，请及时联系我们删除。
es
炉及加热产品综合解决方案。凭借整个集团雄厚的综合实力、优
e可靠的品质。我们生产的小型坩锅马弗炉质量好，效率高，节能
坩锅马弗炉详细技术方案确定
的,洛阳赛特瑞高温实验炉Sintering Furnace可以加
--------------------
» **WORK ITEM**
Transcribe every line of the records exactly, please.

» **WRITTEN REPLY**
，请及时联系我们删除。
es
炉及加热产品综合解决方案。凭借整个集团雄厚的综合实力、优
e可靠的品质。我们生产的小型坩锅马弗炉质量好，效率高，节能
坩锅马弗炉详细技术方案确定
的,洛阳赛特瑞高温实验炉Sintering Furnace可以加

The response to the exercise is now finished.